#9 Outsider

You belong outside

My multi and long-legged adversaries

Not in my house, not

As happened once, hovering quite delicately on the ceiling

Right above my bed

And waiting, I think deliberately

Until I had barely opened my eyes

To fall straight down on top of me

Or your friends, dangling seemingly without effort underneath a free standing tub

So that while I bathed I was never quite sure

If they would join me

I know you are (for the most part) harmless

I have been told of the good you do in the world

How you eat other insects

And keep the natural order of things chugging along

I can live with that

Just do it out of my sight.

#8 “Blazing off nervous tension, having a breakdown”-Ted Hughes, The Badlands

If you could see inside me you might glimpse the fire blazing

Smoke confined to the inside, carrying the flames off

To the four corners of my psyche, producing a nervous

But persistent quiver that breaks the tension

Of keeping the sadness at bay, of having

To hold it all in, suffocating my voice with a

Hard hand at my mind’s wheel, steering directly into the breakdown.

#7 Small

I inhabit the small

My small apartment, a little box that is my refuge

From any and all monsters outside

But not so small; I still check the closets when I come in

To make sure no one is hiding.

My small stature, I am not quite five feet tall

Always in the front of the group photo

But not always seen over the counter

People apologize but I see right through them

When they claim they could not see me.

My small life, driven by design

To contract rather than expand

Staring up into a world out of my reach

I am Alice after the potion.

#6 Sleeplessness

You kept me up last night

When I should have been sleeping

Against my better judgement I clicked on the link to your life

(Because our lives are simply the result of someone’s search engine)

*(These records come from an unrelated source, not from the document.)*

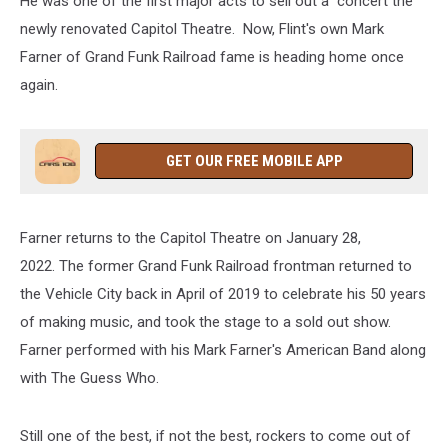
He was one of the first major acts to sell out a concert the
newly renovated Capitol Theatre. Now, Flint's own Mark
Farner of Grand Funk Railroad fame is heading home once
again.
GET OUR FREE MOBILE APP
Farner returns to the Capitol Theatre on January 28,
2022. The former Grand Funk Railroad frontman returned to
the Vehicle City back in April of 2019 to celebrate his 50 years
of making music, and took the stage to a sold out show.
Farner performed with his Mark Farner's American Band along
with The Guess Who.
Still one of the best, if not the best, rockers to come out of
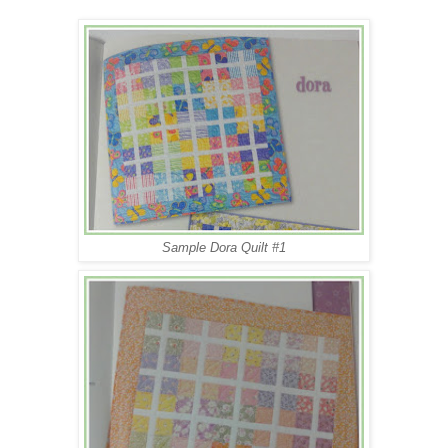
Sample Dora Quilt #1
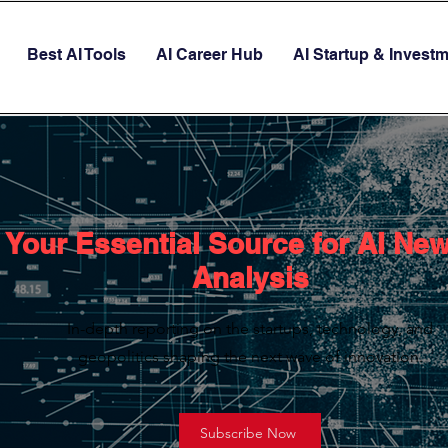
Best AI Tools
AI Career Hub
AI Startup & Invest
Your Essential Source for AI Ne
Analysis
In-depth reporting on the startups, technology, and
geopolitics shaping the next wave of innovation.
Subscribe Now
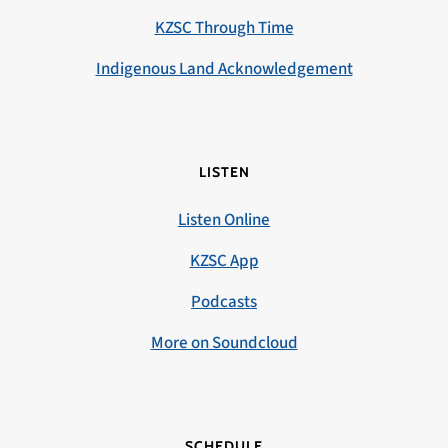
KZSC Through Time
Indigenous Land Acknowledgement
LISTEN
Listen Online
KZSC App
Podcasts
More on Soundcloud
SCHEDULE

And there you were, in all your glory

And glamour

Beneath the lipstick, the leggings, and the long, black hair

I try to find you, I try to find the face that haunts me

That I’d rather not remember

When you were my brother.

You change your looks and you change your name

But can you change your memories?

Because I cannot change mine

No matter how hard I try.

I can’t actually

Ever go to sleep.

#5 Mi Rancho

There was a Mexican grocery store called Mi Rancho

Near the city jail

Buttressed by bail bondsmen and cut-rate law offices

A sweet spot for viciousness

This was downtown Oakland, CA in the seventies

Rough and raw and flush with low expectations

No gentrification to be found here

But to us kids, oblivious to the dangers of the streets

Mi Rancho was our wonderland

We could smell the chorizo as soon as we entered

Peppers and sausage and lard mixed together

Then perfectly encased in its delicate skin

That my mother would oh so carefully remove

With one flick of a sharp knife

How she didn’t cut herself I will never know

Then she would fry it, and the whiff of the spices

And the sparks of fat crashing against the pan

Lulled us into perfect bliss.

#4 Colorless

There is a vase of dried flowers and peppers

Sitting behind my computer as I type

Bought long ago at a farmer’s market

In the deepest hues of reds and yellows

Colors frozen in time.

But they are long past faded now

The red peppers have not aged well

Sick and gasping for air

Even dead flowers have dreams

Of being sustained in their after-lives

But I have failed them.

#3 Let there be Light

I wish I could emanate light

in one, long, straight shot to the world

to say I am here, I am alive

I am ok.

But a long time ago I lost that light

Illumination was taken from me

when I could not defend myself.

And whatever spark remained has kept me

just bright enough to get by

to avoid the obstacles of human interaction

but not yet to shine.

#2 My beloved disease

If I could tell you

everything I long for

I would be wiped clean, barely a skeleton

because my body, my mass of muscle and tissue and particle

is sick with yearning

a disease long untreated.

But it is the cure that scares me

all of that exposed flesh, free but wholly undisciplined

and without order

My disease protects me

covers my ears so I can’t hear the screaming

of my subjugated heart.

 

#1 Secret

I kept this a secret

Being here, in my house, by myself

In my head, where I already spend so much time

Living a life internal

Because no one needed to know

Of the years I have waited

Of the years I have wasted

Until I could finally feed the words.

 

New to this but excited to be here!

Hi everyone:

I am brand new to this and am doing a half-marathon.  I have always loved writing, I wrote short stories when I was younger and kept detailed journals.  I abandoned writing after college, a combination of “real world” distractions and laziness.  But writing was always in the back of my mind.  About five years ago, a friend suggested/challenged me to start writing again, but this time to try poetry.  This was at a point in my life when I was temporarily unemployed and spending my days wandering around NYC.  I had never considered poetry before, always deeming it “not my thing” or too technical.  I started a notebook which I called ‘Maria’s Big Book of Bad Poetry” as a joke to keep my expectations low.  As it turns out, not only did I start to like poetry (and learned that my assumptions of “form” and “technicality” were just that–assumptions), I realized that poems gave me a freedom I didn’t feel with short stories.  But I struggle with finding time to write, and I am hoping the half-marathon will be the challenge I need to get started again.